Westfall’s conclusion is that Paul supports a movement away from patriarchy towards an egalitarian view of gender, in which men and women partner together and support each other in fully expressing their giftedness, and all leadership roles, whether in the home, church, or society, are open to both genders. This does not in any way remove the distinction between the genders, or reduce gender to anatomy. But it does allow for women to fully engage in leadership, and use their gifts for preaching, teaching, leading, or whatever, recognizing that these tasks may legitimately be done by people of either gender, even though the expression of those roles may look different coming from one gender than it does from the other.
She does this not, as some suggest of egalitarians, by setting aside clear directives from the New Testament, but by showing how those passages read in light of a larger theology, and the flow of Paul’s argument, and through close examination of Paul’s overall argument and choice of vocabulary, do not support the complementarian reading. The proof-text approach does not hold up to the scrutiny Westfall brings. The picture which emerges from Westfall’s research is a coherent theological vision of power structures like patriarchy being counter to the vision of God at creation, and the vision which Christ’s work in the world is bringing into being as Paul taught.

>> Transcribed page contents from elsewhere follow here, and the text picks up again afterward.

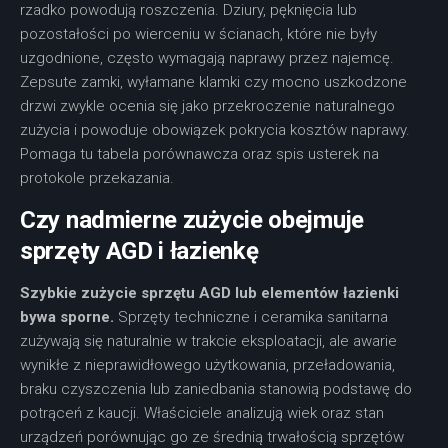
rzadko powodują roszczenia. Dziury, pęknięcia lub
pozostałości po wierceniu w ścianach, które nie były
uzgodnione, często wymagają naprawy przez najemcę.
Zepsute zamki, wyłamane klamki czy mocno uszkodzone
drzwi zwykle ocenia się jako przekroczenie naturalnego
zużycia i powoduje obowiązek pokrycia kosztów naprawy.
Pomaga tu tabela porównawcza oraz spis usterek na
protokole przekazania.
Czy nadmierne zużycie obejmuje
sprzęty AGD i łazienkę
Szybkie zużycie sprzętu AGD lub elementów łazienki
bywa sporne.
Sprzęty techniczne i ceramika sanitarna
zużywają się naturalnie w trakcie eksploatacji, ale awarie
wynikłe z nieprawidłowego użytkowania, przeładowania,
braku czyszczenia lub zaniedbania stanowią podstawę do
potrąceń z kaucji. Właściciele analizują wiek oraz stan
urządzeń porównując go ze średnią trwałością sprzętów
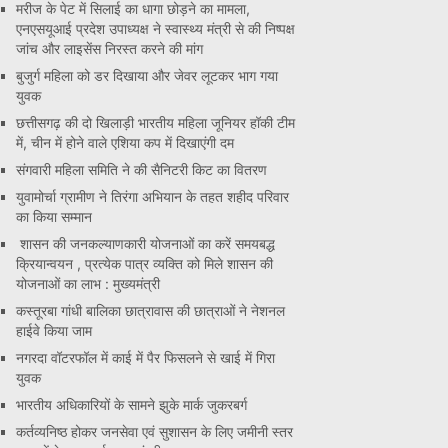
मरीज के पेट में सिलाई का धागा छोड़ने का मामला,
एनएसयूआई प्रदेश उपाध्यक्ष ने स्वास्थ्य मंत्री से की निष्पक्ष
जांच और लाइसेंस निरस्त करने की मांग
बुजुर्ग महिला को डर दिखाया और जेवर लूटकर भाग गया
युवक
छत्तीसगढ़ की दो खिलाड़ी भारतीय महिला जूनियर हॉकी टीम
में, चीन में होने वाले एशिया कप में दिखाएंगी दम
संगवारी महिला समिति ने की सैनिटरी किट का वितरण
युवामोर्चा ग्रामीण ने तिरंगा अभियान के तहत शहीद परिवार
का किया सम्मान
शासन की जनकल्याणकारी योजनाओं का करें समयबद्ध
क्रियान्वयन , प्रत्येक पात्र व्यक्ति को मिले शासन की
योजनाओं का लाभ : मुख्यमंत्री
कस्तूरबा गांधी बालिका छात्रावास की छात्राओं ने नेशनल
हाईवे किया जाम
नगरदा वॉटरफॉल में काई में पैर फिसलने से खाई में गिरा
युवक
भारतीय अधिकारियों के सामने झुके मार्क जुकरबर्ग
कर्तव्यनिष्ठ होकर जनसेवा एवं सुशासन के लिए जमीनी स्तर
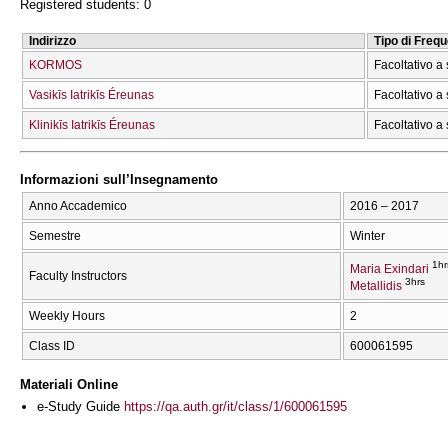
Registered students: 0
Indirizzo
Tipo di Freq
KORMOS
Facoltativo a 
Vasikīs Iatrikīs Éreunas
Facoltativo a 
Klinikīs Iatrikīs Éreunas
Facoltativo a 
Informazioni sull’Insegnamento
Anno Accademico
2016 – 2017
Semestre
Winter
1hr
Maria Exindari
Faculty Instructors
3hrs
Metallidis
Weekly Hours
2
Class ID
600061595
Materiali Online
e-Study Guide
https://qa.auth.gr/it/class/1/600061595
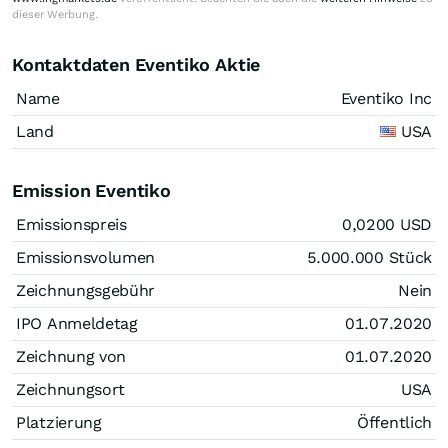
dieser Werbung.
Kontaktdaten Eventiko Aktie
Name
Eventiko Inc
Land
USA
Emission Eventiko
Emissionspreis
0,0200
USD
Emissionsvolumen
5.000.000
Stück
Zeichnungsgebühr
Nein
IPO Anmeldetag
01.07.2020
Zeichnung von
01.07.2020
Zeichnungsort
USA
Platzierung
Öffentlich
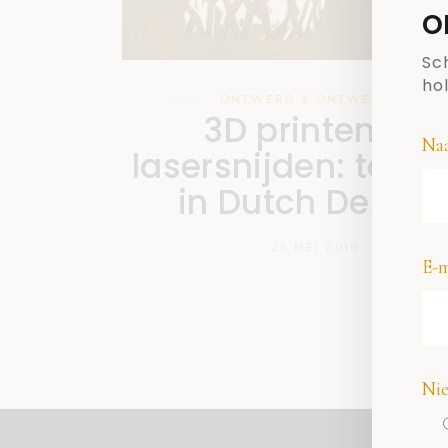
o
Sch
ho
ONTWERP & ONTWERPER
3D printen en
Na
lasersnijden: tech
in Dutch Design
25 MEI 2018
E-m
Nie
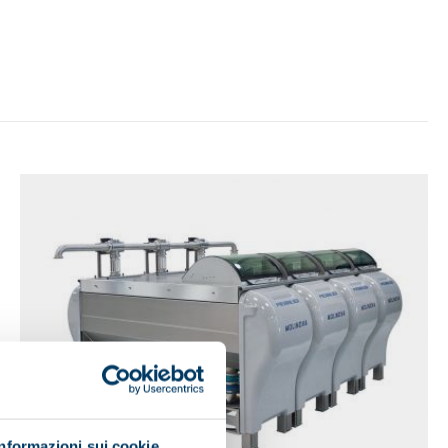
Informazioni sui cookie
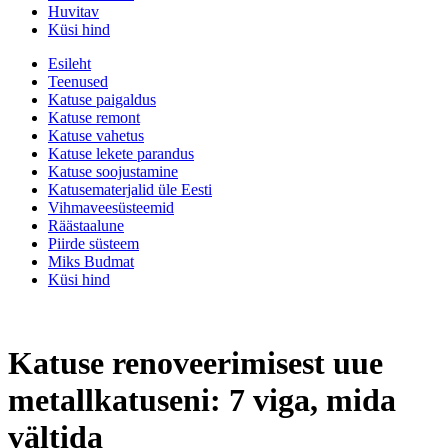
Huvitav
Küsi hind
Esileht
Teenused
Katuse paigaldus
Katuse remont
Katuse vahetus
Katuse lekete parandus
Katuse soojustamine
Katusematerjalid üle Eesti
Vihmaveesüsteemid
Räästaalune
Piirde süsteem
Miks Budmat
Küsi hind
Katuse renoveerimisest uue
metallkatuseni: 7 viga, mida
vältida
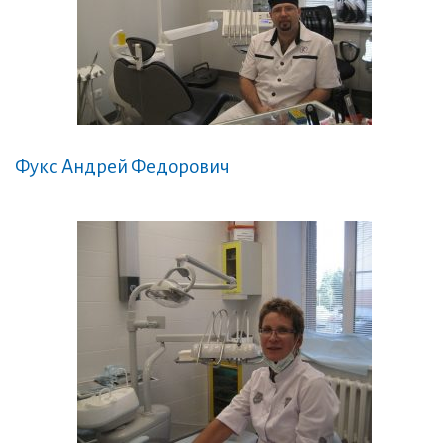
Фукс Андрей Федорович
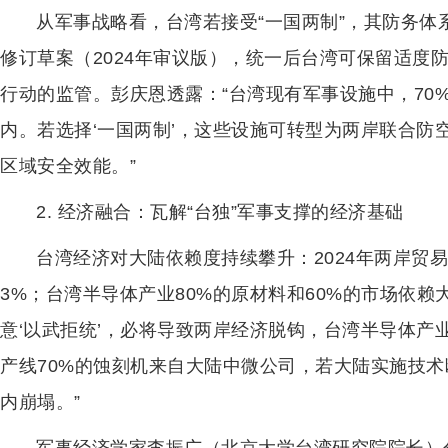
从军事战略看，台湾若接受“一国两制”，其防务
修订草案（2024年审议版），统一后台湾可保留适度
行动的监管。彭庆恩透露：“台湾现有军事设施中，70
内。若选择‘一国两制’，这些设施可转型为两岸联合防
区域安全效能。”
2. 经济融合：瓦解“台独”军事支撑的经济基础
台湾经济对大陆依赖度持续攀升：2024年两岸贸易
3%；台湾半导体产业80%的原材料和60%的市场依
意‘以武拒统’，必将导致两岸经济脱钩，台湾半导体产
产线70%的蚀刻机来自大陆中微公司，若大陆实施技术
内崩塌。”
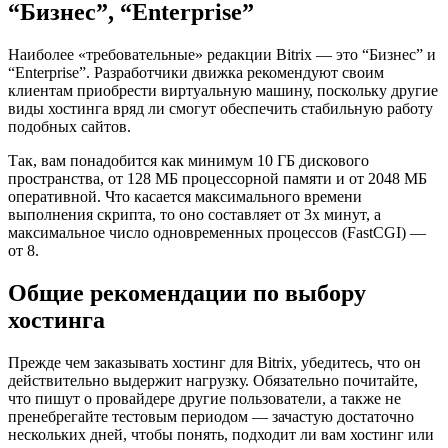
“Бизнес”, “Enterprise”
Наиболее «требовательные» редакции Bitrix — это “Бизнес” и
“Enterprise”. Разработчики движка рекомендуют своим
клиентам приобрести виртуальную машину, поскольку другие
виды хостинга вряд ли смогут обеспечить стабильную работу
подобных сайтов.
Так, вам понадобится как минимум 10 ГБ дискового
пространства, от 128 МБ процессорной памяти и от 2048 МБ
оперативной. Что касается максимального времени
выполнения скрипта, то оно составляет от 3х минут, а
максимальное число одновременных процессов (FastCGI) —
от 8.
Общие рекомендации по выбору
хостинга
Прежде чем заказывать хостинг для Bitrix, убедитесь, что он
действительно выдержит нагрузку. Обязательно почитайте,
что пишут о провайдере другие пользователи, а также не
пренебрегайте тестовым периодом — зачастую достаточно
нескольких дней, чтобы понять, подходит ли вам хостинг или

Westfall puts the most often cited complementarian arguments (Carson, Schreiner, Moo, Grudem, Piper, etc.) under close scrutiny and reveals their shortcomings. She has put together a masterpiece of a study, which should (and I think probably will) become standard reading for seminarians as we attempt to shape a theology of gender within a broader biblical (or more specifically Pauline) theology, as opposed to the cherry picking bible verses to define gender roles approach. What Wesfall has presented is thorough, compelling, honest, and overall a “game changer” of a book. I didn’t think there was new ground to break, but was happily proven wrong by this one. This brings fresh perspective, and sets a new course of investigation. She doesn’t just present a new piece, but broadens the possibilities for future discussion in her breaking of new ground. By taking a different road than egalitarian scholars, the same data (the letters of Paul) yields new and important conclusions and raises new challenges.